(Recorded data)
Start of Block
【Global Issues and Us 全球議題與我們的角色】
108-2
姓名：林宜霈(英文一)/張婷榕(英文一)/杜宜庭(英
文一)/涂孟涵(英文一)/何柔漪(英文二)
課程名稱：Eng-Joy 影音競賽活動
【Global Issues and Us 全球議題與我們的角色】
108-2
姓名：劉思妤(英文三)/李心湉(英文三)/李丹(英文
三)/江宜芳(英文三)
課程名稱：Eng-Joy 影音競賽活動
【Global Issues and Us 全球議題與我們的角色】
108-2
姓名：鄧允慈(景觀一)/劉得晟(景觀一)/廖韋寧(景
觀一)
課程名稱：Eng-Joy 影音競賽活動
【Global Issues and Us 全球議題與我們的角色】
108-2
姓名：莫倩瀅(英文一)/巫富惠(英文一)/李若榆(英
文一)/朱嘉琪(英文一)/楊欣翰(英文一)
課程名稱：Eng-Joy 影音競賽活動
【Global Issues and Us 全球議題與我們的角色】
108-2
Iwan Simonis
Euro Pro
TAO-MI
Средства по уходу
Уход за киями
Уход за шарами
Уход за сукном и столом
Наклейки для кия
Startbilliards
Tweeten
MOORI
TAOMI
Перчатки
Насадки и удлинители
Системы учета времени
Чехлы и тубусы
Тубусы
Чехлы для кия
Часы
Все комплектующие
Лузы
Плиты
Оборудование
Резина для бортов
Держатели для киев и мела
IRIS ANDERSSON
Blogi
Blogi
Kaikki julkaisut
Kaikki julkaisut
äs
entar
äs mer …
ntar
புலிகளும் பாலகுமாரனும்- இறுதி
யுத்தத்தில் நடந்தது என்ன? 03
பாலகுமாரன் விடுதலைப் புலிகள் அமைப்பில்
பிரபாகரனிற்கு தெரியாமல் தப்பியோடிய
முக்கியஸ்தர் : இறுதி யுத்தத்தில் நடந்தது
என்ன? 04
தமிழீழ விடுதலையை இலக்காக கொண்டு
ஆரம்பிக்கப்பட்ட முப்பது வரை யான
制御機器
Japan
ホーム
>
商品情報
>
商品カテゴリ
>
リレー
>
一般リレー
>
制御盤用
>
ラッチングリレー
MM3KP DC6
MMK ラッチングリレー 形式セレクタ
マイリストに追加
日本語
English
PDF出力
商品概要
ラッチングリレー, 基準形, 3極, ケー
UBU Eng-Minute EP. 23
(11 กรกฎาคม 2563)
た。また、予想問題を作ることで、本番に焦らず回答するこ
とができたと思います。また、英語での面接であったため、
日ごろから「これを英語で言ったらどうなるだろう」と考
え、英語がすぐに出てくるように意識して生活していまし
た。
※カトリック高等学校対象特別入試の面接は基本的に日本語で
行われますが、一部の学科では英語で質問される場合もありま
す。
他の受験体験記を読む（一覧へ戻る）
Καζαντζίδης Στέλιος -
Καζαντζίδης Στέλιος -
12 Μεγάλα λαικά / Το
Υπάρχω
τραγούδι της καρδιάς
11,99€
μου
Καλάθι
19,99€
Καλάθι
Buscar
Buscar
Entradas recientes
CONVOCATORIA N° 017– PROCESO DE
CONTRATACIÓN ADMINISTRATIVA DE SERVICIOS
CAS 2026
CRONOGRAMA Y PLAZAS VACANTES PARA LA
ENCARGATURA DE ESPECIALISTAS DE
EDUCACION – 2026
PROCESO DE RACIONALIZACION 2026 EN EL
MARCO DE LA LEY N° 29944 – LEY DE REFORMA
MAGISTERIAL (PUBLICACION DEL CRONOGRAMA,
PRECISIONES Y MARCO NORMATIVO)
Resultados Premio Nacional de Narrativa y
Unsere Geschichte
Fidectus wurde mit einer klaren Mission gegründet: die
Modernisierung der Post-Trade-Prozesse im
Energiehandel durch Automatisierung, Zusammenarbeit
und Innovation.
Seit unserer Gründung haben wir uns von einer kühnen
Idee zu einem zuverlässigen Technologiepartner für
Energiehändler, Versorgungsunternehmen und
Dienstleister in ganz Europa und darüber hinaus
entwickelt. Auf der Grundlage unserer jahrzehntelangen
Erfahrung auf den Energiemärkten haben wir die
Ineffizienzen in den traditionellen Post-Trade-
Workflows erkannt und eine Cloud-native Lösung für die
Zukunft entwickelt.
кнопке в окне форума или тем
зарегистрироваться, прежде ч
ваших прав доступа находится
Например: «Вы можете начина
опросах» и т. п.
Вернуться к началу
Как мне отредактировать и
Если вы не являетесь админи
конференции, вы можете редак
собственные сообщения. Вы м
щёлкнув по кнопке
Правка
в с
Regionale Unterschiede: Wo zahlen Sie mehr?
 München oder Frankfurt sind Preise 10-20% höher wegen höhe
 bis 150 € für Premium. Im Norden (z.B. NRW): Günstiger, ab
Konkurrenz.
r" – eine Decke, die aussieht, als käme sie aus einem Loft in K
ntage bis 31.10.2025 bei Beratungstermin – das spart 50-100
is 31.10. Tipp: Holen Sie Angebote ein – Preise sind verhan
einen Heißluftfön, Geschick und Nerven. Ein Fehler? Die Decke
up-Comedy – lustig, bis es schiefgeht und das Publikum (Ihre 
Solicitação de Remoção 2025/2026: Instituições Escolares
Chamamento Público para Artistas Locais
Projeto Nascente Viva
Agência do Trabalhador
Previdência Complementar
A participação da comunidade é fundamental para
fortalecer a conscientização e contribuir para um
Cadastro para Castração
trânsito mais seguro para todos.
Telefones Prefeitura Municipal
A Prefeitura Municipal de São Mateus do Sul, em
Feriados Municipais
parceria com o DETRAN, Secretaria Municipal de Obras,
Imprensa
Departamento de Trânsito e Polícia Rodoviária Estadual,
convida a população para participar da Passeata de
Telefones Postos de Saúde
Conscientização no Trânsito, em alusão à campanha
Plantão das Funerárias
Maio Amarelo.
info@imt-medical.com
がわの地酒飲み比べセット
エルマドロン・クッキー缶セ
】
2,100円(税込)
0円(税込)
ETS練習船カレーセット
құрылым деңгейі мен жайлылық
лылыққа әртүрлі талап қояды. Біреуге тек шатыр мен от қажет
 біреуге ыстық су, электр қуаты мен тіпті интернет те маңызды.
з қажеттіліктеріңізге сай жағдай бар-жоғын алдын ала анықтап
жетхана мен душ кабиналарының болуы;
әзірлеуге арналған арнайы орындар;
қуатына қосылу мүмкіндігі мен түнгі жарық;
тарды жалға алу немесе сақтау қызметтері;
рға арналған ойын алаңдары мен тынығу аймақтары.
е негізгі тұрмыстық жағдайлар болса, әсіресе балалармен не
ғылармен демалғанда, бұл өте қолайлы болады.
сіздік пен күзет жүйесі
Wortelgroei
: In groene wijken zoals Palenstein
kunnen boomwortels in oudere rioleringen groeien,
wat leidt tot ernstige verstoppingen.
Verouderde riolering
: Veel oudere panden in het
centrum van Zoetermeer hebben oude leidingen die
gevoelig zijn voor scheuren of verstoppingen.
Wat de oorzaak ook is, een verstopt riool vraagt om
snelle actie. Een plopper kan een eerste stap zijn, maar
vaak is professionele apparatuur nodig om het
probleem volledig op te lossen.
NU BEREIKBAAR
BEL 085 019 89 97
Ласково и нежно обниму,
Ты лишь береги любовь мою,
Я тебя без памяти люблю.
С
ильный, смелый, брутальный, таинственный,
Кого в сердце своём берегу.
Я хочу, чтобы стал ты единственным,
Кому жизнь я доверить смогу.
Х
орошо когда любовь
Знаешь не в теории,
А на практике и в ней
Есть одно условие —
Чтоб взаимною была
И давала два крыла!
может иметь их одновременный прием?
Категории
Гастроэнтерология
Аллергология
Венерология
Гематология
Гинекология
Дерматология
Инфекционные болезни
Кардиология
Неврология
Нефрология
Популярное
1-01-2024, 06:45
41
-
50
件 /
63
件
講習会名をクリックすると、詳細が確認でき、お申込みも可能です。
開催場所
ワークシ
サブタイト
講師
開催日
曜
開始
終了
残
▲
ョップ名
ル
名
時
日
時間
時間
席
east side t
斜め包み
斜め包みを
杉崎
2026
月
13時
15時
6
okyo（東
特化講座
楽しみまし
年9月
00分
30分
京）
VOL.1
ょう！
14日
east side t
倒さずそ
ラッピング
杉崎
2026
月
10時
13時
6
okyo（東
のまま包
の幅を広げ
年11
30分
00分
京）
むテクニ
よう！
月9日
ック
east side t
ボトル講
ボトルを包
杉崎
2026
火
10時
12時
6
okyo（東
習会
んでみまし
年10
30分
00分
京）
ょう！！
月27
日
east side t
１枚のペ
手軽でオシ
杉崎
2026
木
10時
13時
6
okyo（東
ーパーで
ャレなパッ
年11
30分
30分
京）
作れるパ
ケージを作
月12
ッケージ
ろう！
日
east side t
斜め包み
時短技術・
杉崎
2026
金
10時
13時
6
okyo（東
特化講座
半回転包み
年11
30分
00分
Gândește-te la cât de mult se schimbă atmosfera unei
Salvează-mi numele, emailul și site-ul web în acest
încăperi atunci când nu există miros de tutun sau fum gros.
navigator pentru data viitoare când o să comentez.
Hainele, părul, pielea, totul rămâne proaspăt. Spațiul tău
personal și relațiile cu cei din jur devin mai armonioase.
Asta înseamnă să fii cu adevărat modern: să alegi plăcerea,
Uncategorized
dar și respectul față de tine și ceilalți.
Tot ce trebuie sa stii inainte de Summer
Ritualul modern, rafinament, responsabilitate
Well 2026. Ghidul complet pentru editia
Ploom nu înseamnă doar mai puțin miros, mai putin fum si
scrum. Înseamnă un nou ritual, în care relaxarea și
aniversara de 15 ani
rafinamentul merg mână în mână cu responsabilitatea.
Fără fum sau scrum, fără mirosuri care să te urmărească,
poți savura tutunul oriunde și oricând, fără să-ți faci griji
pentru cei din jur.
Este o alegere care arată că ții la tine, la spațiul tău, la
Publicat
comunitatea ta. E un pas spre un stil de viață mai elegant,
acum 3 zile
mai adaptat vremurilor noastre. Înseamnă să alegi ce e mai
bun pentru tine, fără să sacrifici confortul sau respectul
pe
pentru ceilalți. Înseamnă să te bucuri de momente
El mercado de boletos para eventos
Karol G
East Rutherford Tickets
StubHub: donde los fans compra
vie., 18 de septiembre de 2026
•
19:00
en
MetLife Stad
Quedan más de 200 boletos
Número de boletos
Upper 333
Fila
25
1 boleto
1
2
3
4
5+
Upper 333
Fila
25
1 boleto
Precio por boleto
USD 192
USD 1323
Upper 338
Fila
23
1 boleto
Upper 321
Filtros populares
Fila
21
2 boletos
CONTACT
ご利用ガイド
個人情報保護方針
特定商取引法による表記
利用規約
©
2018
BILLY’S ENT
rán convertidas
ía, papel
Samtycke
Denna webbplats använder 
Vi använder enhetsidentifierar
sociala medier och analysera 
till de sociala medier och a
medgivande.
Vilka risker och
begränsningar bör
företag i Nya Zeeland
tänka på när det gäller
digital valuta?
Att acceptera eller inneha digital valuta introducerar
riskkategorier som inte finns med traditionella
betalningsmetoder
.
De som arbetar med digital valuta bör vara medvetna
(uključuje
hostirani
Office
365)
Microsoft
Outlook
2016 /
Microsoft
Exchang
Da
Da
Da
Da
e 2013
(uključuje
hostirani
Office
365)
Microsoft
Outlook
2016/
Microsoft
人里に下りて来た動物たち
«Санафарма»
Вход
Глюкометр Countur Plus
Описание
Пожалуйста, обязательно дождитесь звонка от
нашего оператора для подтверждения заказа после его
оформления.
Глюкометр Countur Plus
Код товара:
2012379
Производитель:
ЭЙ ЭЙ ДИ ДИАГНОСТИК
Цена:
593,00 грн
End of Block
Work request: Go through the entries above, and wherever a line holds the word "unserer", copy that line.

Solution for this exercise:
Seit unserer Gründung haben wir uns von einer kühnen
entwickelt. Auf der Grundlage unserer jahrzehntelangen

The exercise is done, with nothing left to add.